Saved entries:
::::::::

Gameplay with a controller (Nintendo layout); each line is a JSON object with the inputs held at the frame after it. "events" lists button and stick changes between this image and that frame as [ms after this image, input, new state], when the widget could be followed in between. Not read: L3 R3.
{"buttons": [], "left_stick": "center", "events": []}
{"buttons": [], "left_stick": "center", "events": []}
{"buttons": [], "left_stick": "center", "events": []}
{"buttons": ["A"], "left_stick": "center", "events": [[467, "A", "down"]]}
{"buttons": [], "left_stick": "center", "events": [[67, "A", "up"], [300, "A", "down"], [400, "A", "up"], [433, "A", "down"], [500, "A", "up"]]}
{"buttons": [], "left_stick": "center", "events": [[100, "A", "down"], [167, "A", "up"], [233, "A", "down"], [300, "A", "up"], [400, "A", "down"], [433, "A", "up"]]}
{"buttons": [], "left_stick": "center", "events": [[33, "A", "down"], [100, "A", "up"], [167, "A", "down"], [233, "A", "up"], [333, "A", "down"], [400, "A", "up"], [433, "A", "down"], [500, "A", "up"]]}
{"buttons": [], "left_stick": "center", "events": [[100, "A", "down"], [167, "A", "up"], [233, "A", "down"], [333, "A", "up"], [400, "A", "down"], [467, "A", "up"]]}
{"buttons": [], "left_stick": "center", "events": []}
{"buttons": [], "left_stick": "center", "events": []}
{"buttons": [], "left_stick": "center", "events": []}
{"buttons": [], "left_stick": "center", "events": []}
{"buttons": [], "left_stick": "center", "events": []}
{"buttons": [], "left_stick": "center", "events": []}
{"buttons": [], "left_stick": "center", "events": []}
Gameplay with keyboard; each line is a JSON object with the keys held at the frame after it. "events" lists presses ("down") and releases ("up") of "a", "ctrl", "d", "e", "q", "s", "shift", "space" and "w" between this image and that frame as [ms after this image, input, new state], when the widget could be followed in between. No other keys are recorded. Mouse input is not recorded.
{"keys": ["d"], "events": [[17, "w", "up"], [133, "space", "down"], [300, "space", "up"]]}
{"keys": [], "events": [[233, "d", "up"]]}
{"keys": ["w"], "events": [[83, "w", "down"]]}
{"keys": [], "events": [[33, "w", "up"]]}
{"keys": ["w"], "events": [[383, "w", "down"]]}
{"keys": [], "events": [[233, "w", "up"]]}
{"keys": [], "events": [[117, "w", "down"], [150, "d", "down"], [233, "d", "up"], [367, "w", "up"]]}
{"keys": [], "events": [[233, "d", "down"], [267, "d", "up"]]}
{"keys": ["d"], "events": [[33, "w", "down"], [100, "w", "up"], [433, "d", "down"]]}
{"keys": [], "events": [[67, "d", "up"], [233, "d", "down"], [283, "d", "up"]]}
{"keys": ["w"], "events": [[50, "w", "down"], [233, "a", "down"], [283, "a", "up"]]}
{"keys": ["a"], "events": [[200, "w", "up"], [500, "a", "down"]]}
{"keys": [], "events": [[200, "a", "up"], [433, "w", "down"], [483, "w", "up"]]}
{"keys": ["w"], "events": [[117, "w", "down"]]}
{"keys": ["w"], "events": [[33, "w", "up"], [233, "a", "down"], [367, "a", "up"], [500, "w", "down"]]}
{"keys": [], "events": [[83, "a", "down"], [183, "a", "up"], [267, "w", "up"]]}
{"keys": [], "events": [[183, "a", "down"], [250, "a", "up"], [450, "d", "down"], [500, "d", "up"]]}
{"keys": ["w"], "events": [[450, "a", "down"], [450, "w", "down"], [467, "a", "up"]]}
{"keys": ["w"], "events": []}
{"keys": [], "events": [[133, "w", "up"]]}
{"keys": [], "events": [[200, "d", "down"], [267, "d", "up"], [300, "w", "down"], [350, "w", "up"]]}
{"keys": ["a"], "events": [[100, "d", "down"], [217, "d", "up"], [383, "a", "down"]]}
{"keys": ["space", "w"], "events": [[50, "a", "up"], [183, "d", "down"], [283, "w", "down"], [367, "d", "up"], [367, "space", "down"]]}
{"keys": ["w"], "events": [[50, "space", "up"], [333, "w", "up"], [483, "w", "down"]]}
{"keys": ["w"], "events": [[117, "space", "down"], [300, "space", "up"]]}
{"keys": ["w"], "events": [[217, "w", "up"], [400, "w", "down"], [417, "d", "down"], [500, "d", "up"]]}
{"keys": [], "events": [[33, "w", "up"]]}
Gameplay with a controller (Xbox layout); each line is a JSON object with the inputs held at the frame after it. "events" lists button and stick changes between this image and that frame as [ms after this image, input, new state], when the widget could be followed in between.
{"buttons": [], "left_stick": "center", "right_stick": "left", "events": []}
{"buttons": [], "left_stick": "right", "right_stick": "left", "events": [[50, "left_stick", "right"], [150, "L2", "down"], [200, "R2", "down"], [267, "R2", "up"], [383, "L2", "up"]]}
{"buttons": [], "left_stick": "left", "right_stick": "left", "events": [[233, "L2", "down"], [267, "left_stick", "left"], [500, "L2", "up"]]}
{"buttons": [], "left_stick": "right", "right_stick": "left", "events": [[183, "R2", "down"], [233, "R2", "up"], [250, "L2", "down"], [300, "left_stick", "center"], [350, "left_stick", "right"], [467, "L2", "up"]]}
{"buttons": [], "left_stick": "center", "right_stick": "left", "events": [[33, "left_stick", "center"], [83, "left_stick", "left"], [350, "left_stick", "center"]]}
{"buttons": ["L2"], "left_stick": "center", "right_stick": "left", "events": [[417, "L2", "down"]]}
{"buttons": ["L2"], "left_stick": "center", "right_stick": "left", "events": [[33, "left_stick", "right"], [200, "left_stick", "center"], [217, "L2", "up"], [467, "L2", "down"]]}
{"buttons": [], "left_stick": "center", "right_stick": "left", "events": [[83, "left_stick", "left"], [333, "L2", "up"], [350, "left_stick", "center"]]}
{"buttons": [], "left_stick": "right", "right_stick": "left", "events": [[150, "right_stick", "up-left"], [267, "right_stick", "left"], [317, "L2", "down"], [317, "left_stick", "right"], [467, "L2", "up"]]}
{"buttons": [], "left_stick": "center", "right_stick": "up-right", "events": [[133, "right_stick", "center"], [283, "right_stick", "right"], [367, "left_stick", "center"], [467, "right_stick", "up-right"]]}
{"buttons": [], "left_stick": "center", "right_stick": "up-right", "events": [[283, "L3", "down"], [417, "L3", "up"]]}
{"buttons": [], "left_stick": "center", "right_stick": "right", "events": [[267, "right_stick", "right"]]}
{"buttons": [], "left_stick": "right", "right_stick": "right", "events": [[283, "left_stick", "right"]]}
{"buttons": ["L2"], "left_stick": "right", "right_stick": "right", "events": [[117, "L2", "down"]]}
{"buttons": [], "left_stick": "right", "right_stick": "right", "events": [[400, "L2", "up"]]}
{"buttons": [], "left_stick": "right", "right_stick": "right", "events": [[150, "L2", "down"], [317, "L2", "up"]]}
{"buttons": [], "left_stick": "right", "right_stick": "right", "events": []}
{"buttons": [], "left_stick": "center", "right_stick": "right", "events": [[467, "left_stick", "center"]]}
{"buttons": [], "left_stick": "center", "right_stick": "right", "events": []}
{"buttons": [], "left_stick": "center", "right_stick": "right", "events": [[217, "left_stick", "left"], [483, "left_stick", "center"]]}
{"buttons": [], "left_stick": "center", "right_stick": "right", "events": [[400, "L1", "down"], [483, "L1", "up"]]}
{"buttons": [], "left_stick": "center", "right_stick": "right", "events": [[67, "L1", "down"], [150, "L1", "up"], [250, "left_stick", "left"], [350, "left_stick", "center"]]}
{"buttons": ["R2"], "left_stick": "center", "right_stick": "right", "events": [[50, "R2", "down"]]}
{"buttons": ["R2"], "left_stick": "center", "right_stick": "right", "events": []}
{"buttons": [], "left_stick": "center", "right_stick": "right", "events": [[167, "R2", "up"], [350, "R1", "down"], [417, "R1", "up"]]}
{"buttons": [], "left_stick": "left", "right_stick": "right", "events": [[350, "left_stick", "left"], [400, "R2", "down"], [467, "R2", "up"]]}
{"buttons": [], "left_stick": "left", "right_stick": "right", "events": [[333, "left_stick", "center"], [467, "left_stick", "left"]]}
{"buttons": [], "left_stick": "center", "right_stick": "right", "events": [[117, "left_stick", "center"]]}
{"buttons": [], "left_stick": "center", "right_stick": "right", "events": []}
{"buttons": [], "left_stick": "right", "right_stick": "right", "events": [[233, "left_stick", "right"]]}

::::::::

• _TASK GOAL_
The response consists of the lines above that contain "changes".

• _ANSWER BELOW_
Gameplay with a controller (Nintendo layout); each line is a JSON object with the inputs held at the frame after it. "events" lists button and stick changes between this image and that frame as [ms after this image, input, new state], when the widget could be followed in between. Not read: L3 R3.
Gameplay with a controller (Xbox layout); each line is a JSON object with the inputs held at the frame after it. "events" lists button and stick changes between this image and that frame as [ms after this image, input, new state], when the widget could be followed in between.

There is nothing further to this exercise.